Remap

Remapping data from one coordinate system mesh to another can play a critical role in data science. Converting one dimensional data, image-like data in two dimensions and three dimensional mesh data into another coordinate systems can be critical in enabling certain analysis pipelines to be calculated and on a more fundamental level enable better intuitive understanding of certain phenomena. Typically we assume that data provided on a grid can be defined by the cells (bins in 1D and pixels in 2D) center and map those central positions into a new coordinate system. However, this fails to take into account the pixel’s volume (length in 1D and area in 2D) and can lead to some strange artifacts (such as empty pixels in the new coordinate mesh). A possible solution to this problem is to use interpolation however while interpolation works well for theoretically generated data, for measured data this makes the implicit assumption that data measured and binned in a cell is equivalent to the value at the cells center. In general this assumption is not hugely problematic but can lead to some issues particularly when the cells are integrated values across the cell. In magpie we take a different approach, we consider each pixels volume and map to another coordinate system mesh by taking the volume-weighted mean of overlapping pixels in the original coordinate system. This is achieved through two methods, the first uses monte carlo (MC) integration to determine the weights but for large data sets this can be slow so a second scheme approximates these weights by using a higher resolution (HR) mesh.

Theory

Remapping

Remapping data \(d\) (defined in coordinate system \(X\)) to a new coordinate system \(Y\) is calculated by taking the weighted mean,

\[\tilde{d}(Y_{j}) = \sum_{i=1}^{N}w(X_{i}, Y_{j})d(X_{i}),\]

where \(\tilde{d}\) is \(d\) mapped onto coordinate system \(Y\) and \(i\) and \(j\) indicate pixels in \(X\) and \(Y\) respectively.
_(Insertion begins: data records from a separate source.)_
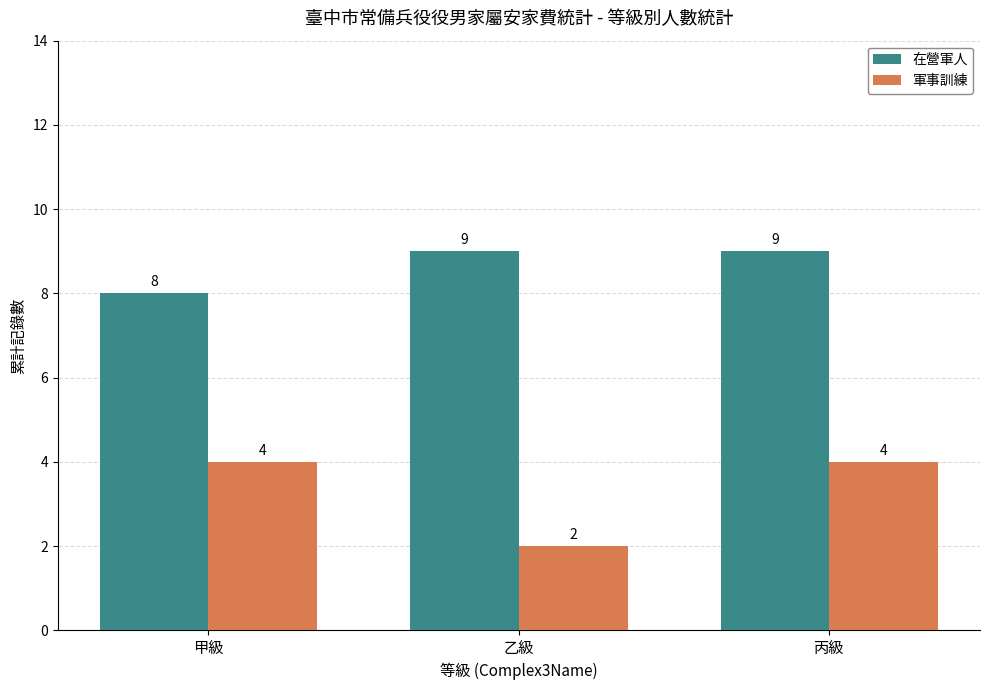

How many values in the 在營軍人 series are below 9?

1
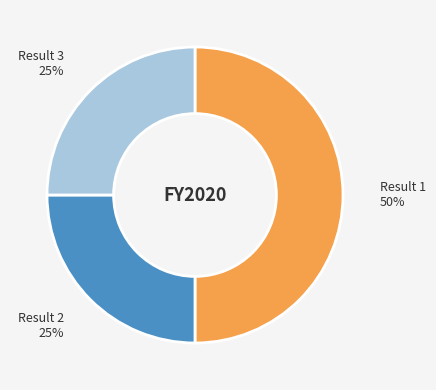

To the nearest percent, what is the average slice percentage?

33%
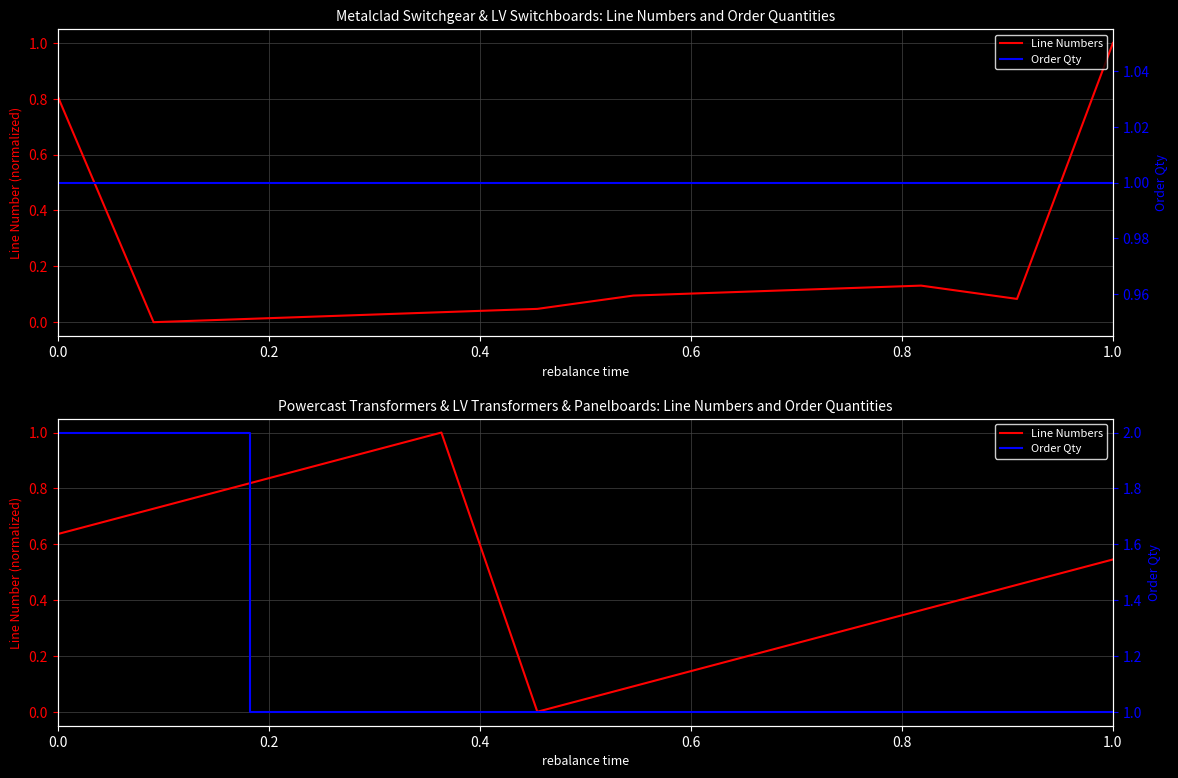

At which category is the sum across all series the highest?

0.2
The weights \(w(X, Y)\) are given by

\[w(X, Y) = \frac{A(X\cap Y)}{A(Y)},\]

where \(A(Y)\) is the area (length in 1D and volume in 3D) of pixel Y and \(A(X\cap Y)\) is the area of the overlapping region for pixels X and Y. For variance we can use propagation of errors to determine the variance on the remapped coordinate system although note we assume covariant terms are zero. The remapped variance is given by

\[\tilde{\Delta d}^{2}(Y_{j}) = \sum_{i=1}^{N}U(X_{i}, Y_{j})w^{2}(X_{i}, Y_{j})\Delta d^{2}(X_{i}).\]

Note, the variance for a subset of \(X\) called \(s\) is given by the relation

\[\Delta d^{2} (s) = \frac{A(s)}{A(X)}\Delta d^{2}(X),\]

this assumes that the variance observed in a bin is actually the standard error on the mean for that bin. The above relation shows that dividing by the area gives a normalised variance,

\[\delta d^{2}(X) = \frac{1}{A(X)}\Delta d^{2}(X),\]

and it follows for \(\tilde{\delta d}(Y)\equiv\delta d(X)\) for constant variance that \(U(X_{i}, Y_{j})=A(X_{i})/A(Y_{j})\) which means,

\[\tilde{\Delta d}^{2}(Y_{j}) = \sum_{i=1}^{N}\frac{A(X_{i})}{A(Y_{j})}w^{2}(X_{i}, Y_{j})\Delta d^{2}(X_{i}).\]

Weight Calculation

Monte-Carlo Method

Weights are computed by monte carlo integration – random points are distributed equally in each pixel \(Y\) and the weights are simply the normalised counts which fall into pixels in \(X\).

Higher-Resolution Method

A higher resolution mesh, determined by some input integer factor \(N_{H}\), is constructed. This means for the new coordinate system \(Y\) there are \(N_{H}\) HR pixels in each of the coordinate dimensions. The weights are simply given by

\[w(X_{i}, Y_{j}) = \frac{1}{A(Y_{j})}\sum_{k=1}^{N_{H}^{D}} A(y_{k})S(y_{k}, X_{i})\]

where \(D\) is the dimension of the coordinate system, \(y\) indicates pixels in the higher resolution mesh and \(S(y_{k}, X_{i})=1\) if the pixel center for \(y\) is within \(X_{i}\) and \(0\) otherwise.